Check each line of the material for the string "video", and copy the lines that have it.

Information provided:
+===+
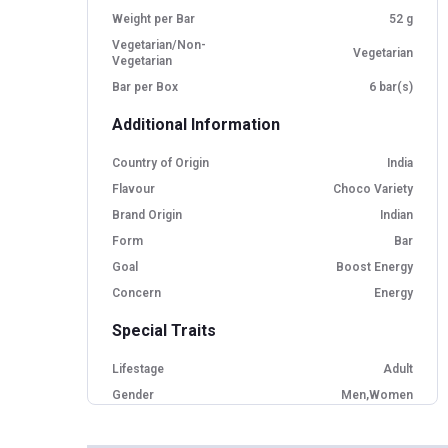
Weight per Bar
52 g
Vegetarian/Non-
Vegetarian
Vegetarian
Bar per Box
6 bar(s)
Additional Information
Country of Origin
India
Flavour
Choco Variety
Brand Origin
Indian
Form
Bar
Goal
Boost Energy
Concern
Energy
Special Traits
Lifestage
Adult
Gender
Men,Women
Nutritional info for protein bars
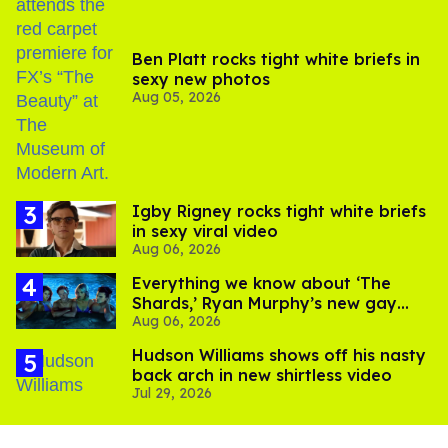
Ben Platt rocks tight white briefs in
sexy new photos
Aug 05, 2026
​Igby Rigney rocks tight white briefs
in sexy viral video
Aug 06, 2026
Everything we know about ‘The
Shards,’ Ryan Murphy’s new gay
Aug 06, 2026
thriller
Hudson Williams shows off his nasty
back arch in new shirtless video
Jul 29, 2026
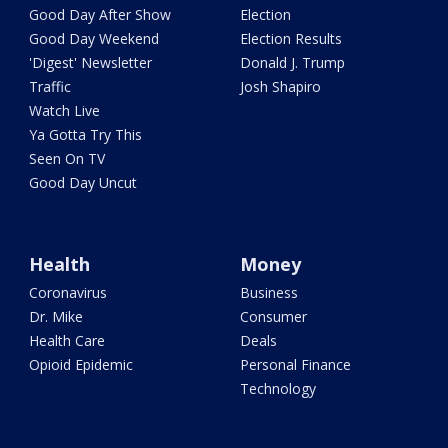
Good Day After Show
Election
Good Day Weekend
Election Results
'Digest' Newsletter
Donald J. Trump
Traffic
Josh Shapiro
Watch Live
Ya Gotta Try This
Seen On TV
Good Day Uncut
Health
Money
Coronavirus
Business
Dr. Mike
Consumer
Health Care
Deals
Opioid Epidemic
Personal Finance
Technology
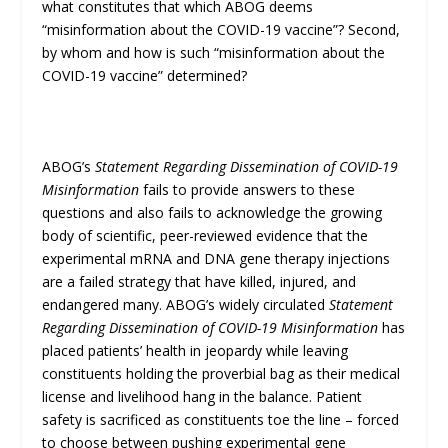
what constitutes that which ABOG deems
“misinformation about the COVID-19 vaccine”? Second,
by whom and how is such “misinformation about the
COVID-19 vaccine” determined?
ABOG’s
Statement Regarding Dissemination of COVID-19
Misinformation
fails to provide answers to these
questions and also fails to acknowledge the growing
body of scientific, peer-reviewed evidence that the
experimental mRNA and DNA gene therapy injections
are a failed strategy that have killed, injured, and
endangered many. ABOG’s widely circulated
Statement
Regarding Dissemination of COVID-19 Misinformation
has
placed patients’ health in jeopardy while leaving
constituents holding the proverbial bag as their medical
license and livelihood hang in the balance. Patient
safety is sacrificed as constituents toe the line – forced
to choose between pushing experimental gene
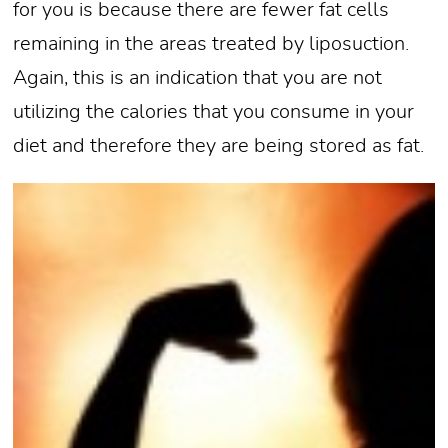
for you is because there are fewer fat cells
remaining in the areas treated by liposuction.
Again, this is an indication that you are not
utilizing the calories that you consume in your
diet and therefore they are being stored as fat.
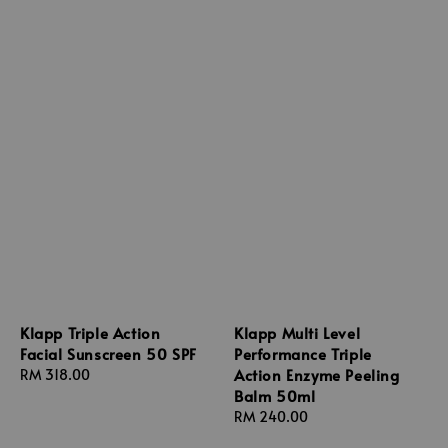
Klapp Triple Action
Klapp Multi Level
Facial Sunscreen 50 SPF
Performance Triple
Action Enzyme Peeling
Regular
RM 318.00
Balm 50ml
price
Regular
RM 240.00
price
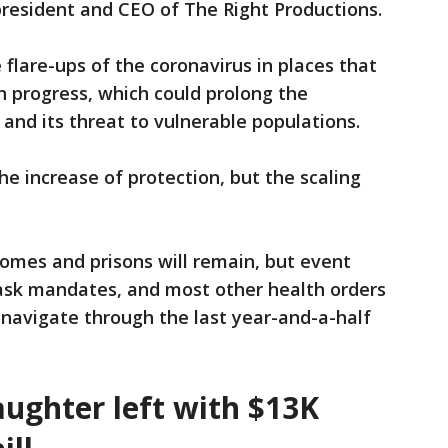
president and CEO of The Right Productions.
flare-ups of the coronavirus in places that
 progress, which could prolong the
 and its threat to vulnerable populations.
the increase of protection, but the scaling
homes and prisons will remain, but event
 mask mandates, and most other health orders
navigate through the last year-and-a-half
aughter left with $13K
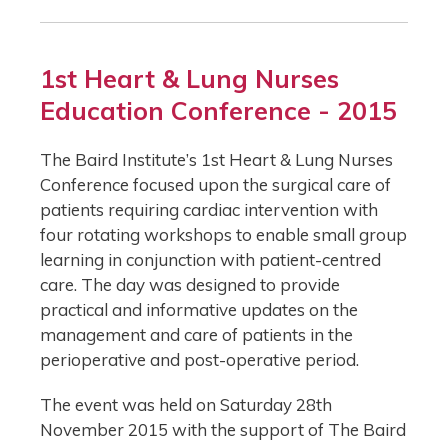
1st Heart & Lung Nurses
Education Conference - 2015
The Baird Institute’s 1st Heart & Lung Nurses
Conference focused upon the surgical care of
patients requiring cardiac intervention with
four rotating workshops to enable small group
learning in conjunction with patient-centred
care. The day was designed to provide
practical and informative updates on the
management and care of patients in the
perioperative and post-operative period.
The event was held on Saturday 28th
November 2015 with the support of The Baird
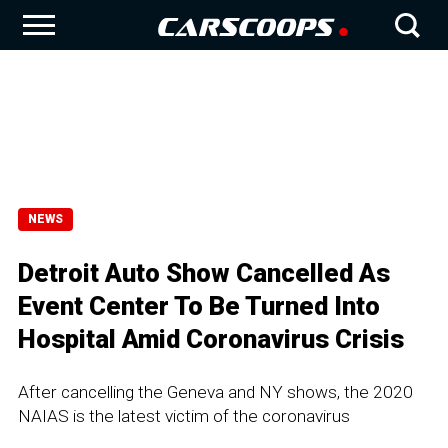
NEWS
Detroit Auto Show Cancelled As
Event Center To Be Turned Into
Hospital Amid Coronavirus Crisis
After cancelling the Geneva and NY shows, the 2020
NAIAS is the latest victim of the coronavirus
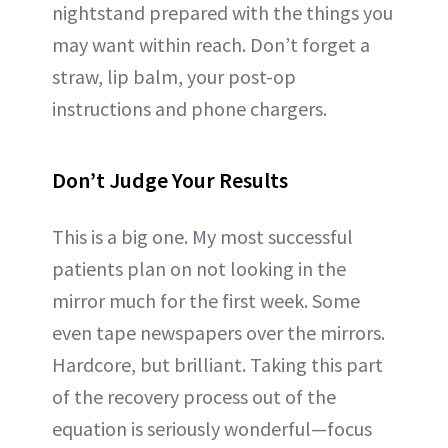
nightstand prepared with the things you
may want within reach. Don’t forget a
straw, lip balm, your post-op
instructions and phone chargers.
Don’t Judge Your Results
This is a big one. My most successful
patients plan on not looking in the
mirror much for the first week. Some
even tape newspapers over the mirrors.
Hardcore, but brilliant. Taking this part
of the recovery process out of the
equation is seriously wonderful—focus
+===+
Exercise answer:
in sexy viral video
back arch in new shirtless video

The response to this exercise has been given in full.